More than one million people have fled their homes since fighting broke out in December 2013. As a result, main supply routes that normally transport food during the dry season have been shut down because of insecurity, and farmers haven’t been able to plant since fleeing their homes. Coupled with the early rainfall this year, many areas are now experiencing severe food shortages. In fact, Toby Lanzer, the UN’s top official in South Sudan, has warned that the country could face the worse famine since the Ethiopian famine in the mid-1980s.
Our team in Maban has seen first-hand the effects of this food shortage in the refugee camp where we provide basic health care, nutritional support for malnourished children and breastfeeding mothers, and clean water and sanitation for 40,000 people.
Malnutrition rates in the camp have almost tripled in two months. At the local hospitals, the number of cases of broken limbs from people falling from trees while trying to pick leaves to eat has increased as well.

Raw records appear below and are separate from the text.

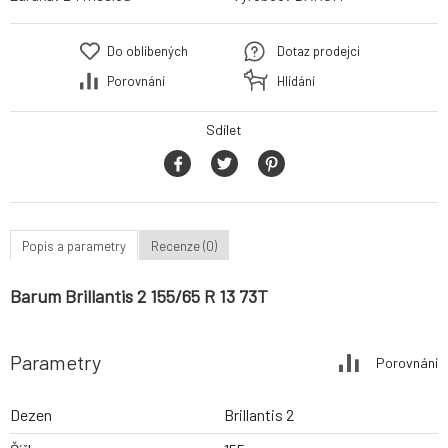
Do oblíbených
Dotaz prodejci
Porovnání
Hlídání
Sdílet
Popis a parametry
Recenze (0)
Barum Brillantis 2 155/65 R 13 73T
Parametry
Porovnání
Dezen
Brillantis 2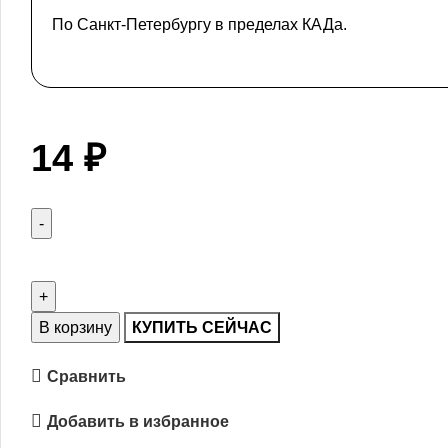
По Санкт-Петербургу в пределах КАДа.
14
₽
В корзину
КУПИТЬ СЕЙЧАС
Сравнить
Добавить в избранное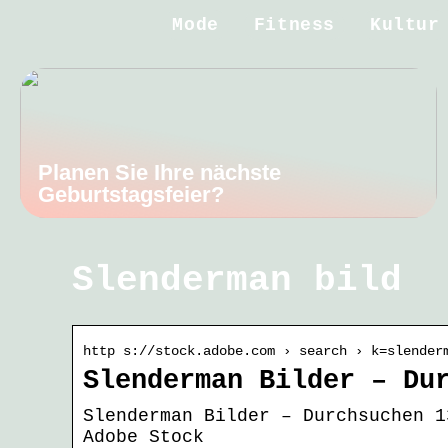
Mode
Fitness
Kultur
Planen Sie Ihre nächste
Geburtstagsfeier?
Slenderman bild
http s://stock.adobe.com › search › k=slender
Slenderman Bilder – Du
Slenderman Bilder – Durchsuchen 1
Adobe Stock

The team has even had children gather outside one of our nutrition centres to collect the discarded wrappers from the nutrition supplement used, with hope that there might be some left inside.

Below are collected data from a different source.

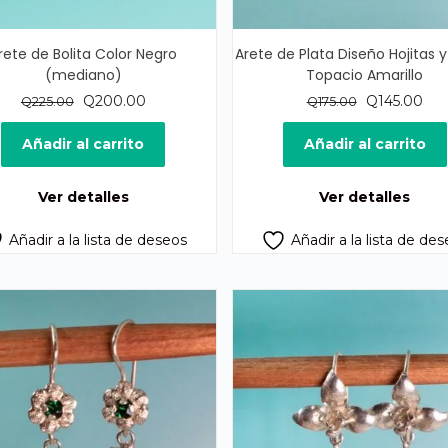
rete de Bolita Color Negro
Arete de Plata Diseño Hojitas y
(mediano)
Topacio Amarillo
El
El
El
El
Q
200.00
Q
145.00
Q
225.00
Q
175.00
precio
precio
precio
pre
original
actual
original
act
Añadir al carrito
Añadir al carrito
era:
es:
era:
es:
Q225.00.
Q200.00.
Q175.00.
Q14
Ver detalles
Ver detalles
Añadir a la lista de deseos
Añadir a la lista de de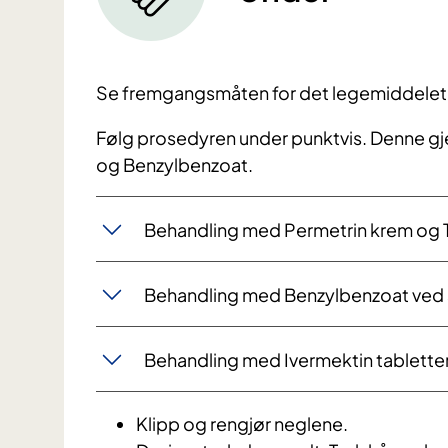
Se fremgangsmåten for det legemiddelet d
Følg prosedyren under punktvis. Denne gj
og Benzylbenzoat.
Behandling med Permetrin krem og 
Behandling med Benzylbenzoat ved
Behandling med Ivermektin tabletter i
Klipp og rengjør neglene.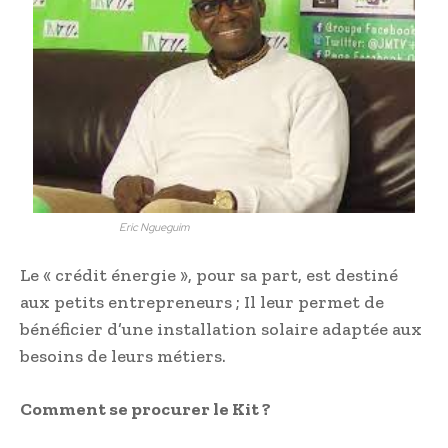
Eric Ngueguim
Le « crédit énergie », pour sa part, est destiné
aux petits entrepreneurs ; Il leur permet de
bénéficier d’une installation solaire adaptée aux
besoins de leurs métiers.
Comment se procurer le Kit ?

The magnitude of need here is rapidly expanding, and at times overwhelming, but our teams are not losing hope. In fact, we’re working as hard as ever to bring much-needed assistance to survivors of this conflict, while holding tightly to the hope of a more peaceful future for this fragile nation.
PUTTING LOVE INTO ACTION
There’s a great quote from an old monk named Father Zossima. He said: “Love in action is a harsh and dreadful thing compared with love in dreams. Love in dreams is greedy for immediate action….But active love is labour and fortitude…”
Putting love into action is often a messy, time-consuming process. It takes strength and endurance, but is well worth the investment of time, money, and energy. And that’s what I see our teams in South Sudan doing everyday – pouring out love to the people we serve through their hard work.